● Problem description
Tally every line of the entries that contains the string "Marysville", then reply with only that number.

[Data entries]
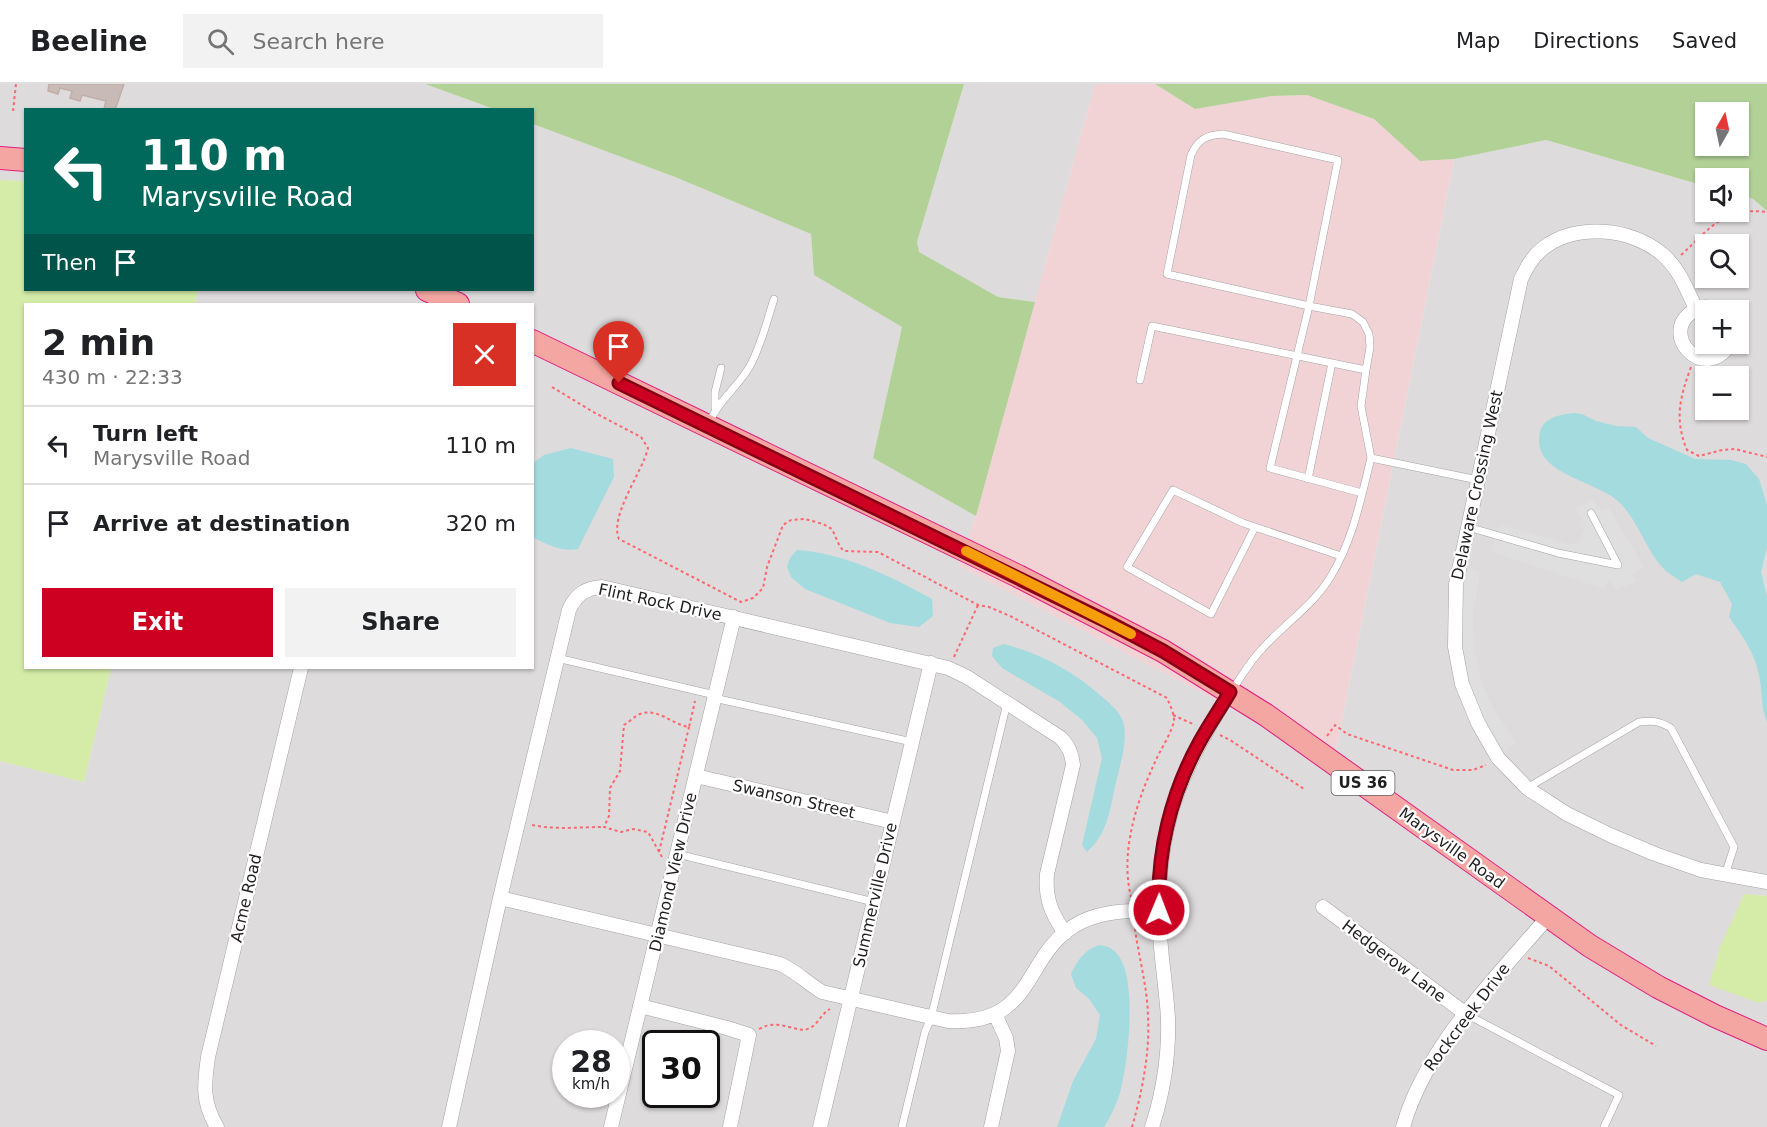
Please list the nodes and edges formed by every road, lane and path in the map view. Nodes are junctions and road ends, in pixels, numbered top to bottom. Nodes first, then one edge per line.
1 (16, 84) edge
2 (13, 111) dead end
3 (0, 158) edge
4 (24, 160) edge
5 (1767, 212) edge
6 (1671, 264) junction
7 (429, 291) edge
8 (774, 299) dead end
9 (456, 303) edge
10 (1309, 306) junction
11 (1695, 307) edge
12 (1695, 310) edge
13 (534, 341) edge
14 (1721, 354) edge
15 (1297, 355) junction
16 (1695, 356) junction
17 (1332, 363) junction
18 (721, 368) dead end
19 (1366, 370) junction
20 (1140, 380) dead end
21 (712, 417) junction
22 (1767, 457) edge
23 (1371, 458) junction
24 (1308, 478) junction
25 (1478, 480) junction
26 (1362, 493) junction
27 (1592, 513) dead end
28 (1255, 527) junction
29 (1468, 527) junction
30 (1341, 556) junction
31 (978, 605) dead end
32 (734, 617) junction
33 (557, 658) junction
34 (931, 663) junction
35 (948, 668) junction
36 (301, 669) edge
37 (696, 690) junction
38 (1230, 692) junction
39 (715, 696) junction
40 (1007, 703) junction
41 (1173, 715) dead end
42 (689, 727) junction
43 (1207, 730) junction
44 (912, 742) junction
45 (1316, 750) junction
46 (1498, 758) junction
47 (696, 776) junction
48 (1527, 788) junction
49 (1304, 789) dead end
50 (518, 822) junction
51 (893, 822) junction
52 (604, 827) junction
53 (659, 853) junction
54 (677, 854) junction
55 (664, 861) dead end
56 (1725, 875) junction
57 (1767, 882) edge
58 (500, 898) junction
59 (874, 902) junction
60 (1323, 906) dead end
61 (1159, 910) junction
62 (1548, 917) junction
63 (1065, 933) junction
64 (658, 935) junction
65 (1519, 951) junction
66 (851, 999) junction
67 (640, 1006) junction
68 (835, 1007) dead end
69 (995, 1014) junction
70 (1466, 1014) junction
71 (931, 1018) junction
72 (749, 1035) junction
73 (1767, 1039) edge
74 (1656, 1046) dead end
75 (217, 1127) edge
76 (449, 1127) edge
77 (612, 1127) edge
78 (730, 1127) edge
79 (820, 1127) edge
80 (902, 1127) edge
81 (991, 1127) edge
82 (1152, 1127) edge
83 (1402, 1127) edge
84 (1604, 1127) edge

1 - 2 path
3 - 4 highway
5 - 6 path
6 - 11 street, Delaware Crossing West
6 - 25 street, Delaware Crossing West
7 - 9 highway
8 - 21 lane
10 - 10 lane
10 - 15 lane
10 - 19 lane
12 - 16 street
13 - 21 highway, Marysville Road / US 36
14 - 16 street
15 - 17 lane
15 - 20 lane
15 - 24 lane
16 - 22 path
17 - 19 lane
17 - 24 lane
18 - 21 lane
19 - 23 lane
21 - 38 highway, Marysville Road / US 36
23 - 25 lane
23 - 26 lane
24 - 26 lane
25 - 29 street, Delaware Crossing West
26 - 30 lane
27 - 29 lane
28 - 28 lane
28 - 30 lane
29 - 46 street, Delaware Crossing West
30 - 38 lane
31 - 35 path
32 - 33 street, Flint Rock Drive
32 - 34 street, Flint Rock Drive
32 - 39 street, Diamond View Drive
33 - 37 lane
33 - 50 street, Flint Rock Drive
34 - 35 street, Flint Rock Drive
34 - 44 street, Summerville Drive
35 - 40 street, Flint Rock Drive
36 - 75 street, Acme Road
37 - 39 lane
37 - 42 path
38 - 43 street
38 - 45 highway, Marysville Road / US 36
39 - 44 lane
39 - 47 street, Diamond View Drive
40 - 63 street, Flint Rock Drive
40 - 71 lane
41 - 43 path
42 - 52 path
42 - 53 path
43 - 49 path
43 - 61 street
44 - 51 street, Summerville Drive
45 - 46 path
45 - 62 highway, Marysville Road / US 36
46 - 48 street, Delaware Crossing West
47 - 51 street, Swanson Street
47 - 54 street, Diamond View Drive
48 - 56 street, Delaware Crossing West
48 - 56 lane
50 - 52 path
50 - 58 street, Flint Rock Drive
51 - 59 street, Summerville Drive
52 - 53 path
53 - 55 path
54 - 59 lane
54 - 64 street, Diamond View Drive
56 - 57 street, Delaware Crossing West
58 - 64 street
58 - 76 street, Flint Rock Drive
59 - 66 street, Summerville Drive
60 - 70 street, Hedgerow Lane
61 - 63 street
61 - 82 street
62 - 65 street, Rockcreek Drive
62 - 73 highway, Marysville Road / US 36
63 - 69 street
64 - 66 street
64 - 67 street, Diamond View Drive
65 - 70 street, Rockcreek Drive
65 - 74 path
66 - 71 street
66 - 79 street, Summerville Drive
67 - 72 street
67 - 77 street, Diamond View Drive
68 - 72 path
69 - 71 street
69 - 81 street
70 - 83 street, Rockcreek Drive
70 - 84 lane
71 - 80 lane
72 - 78 street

● Exercise answer
5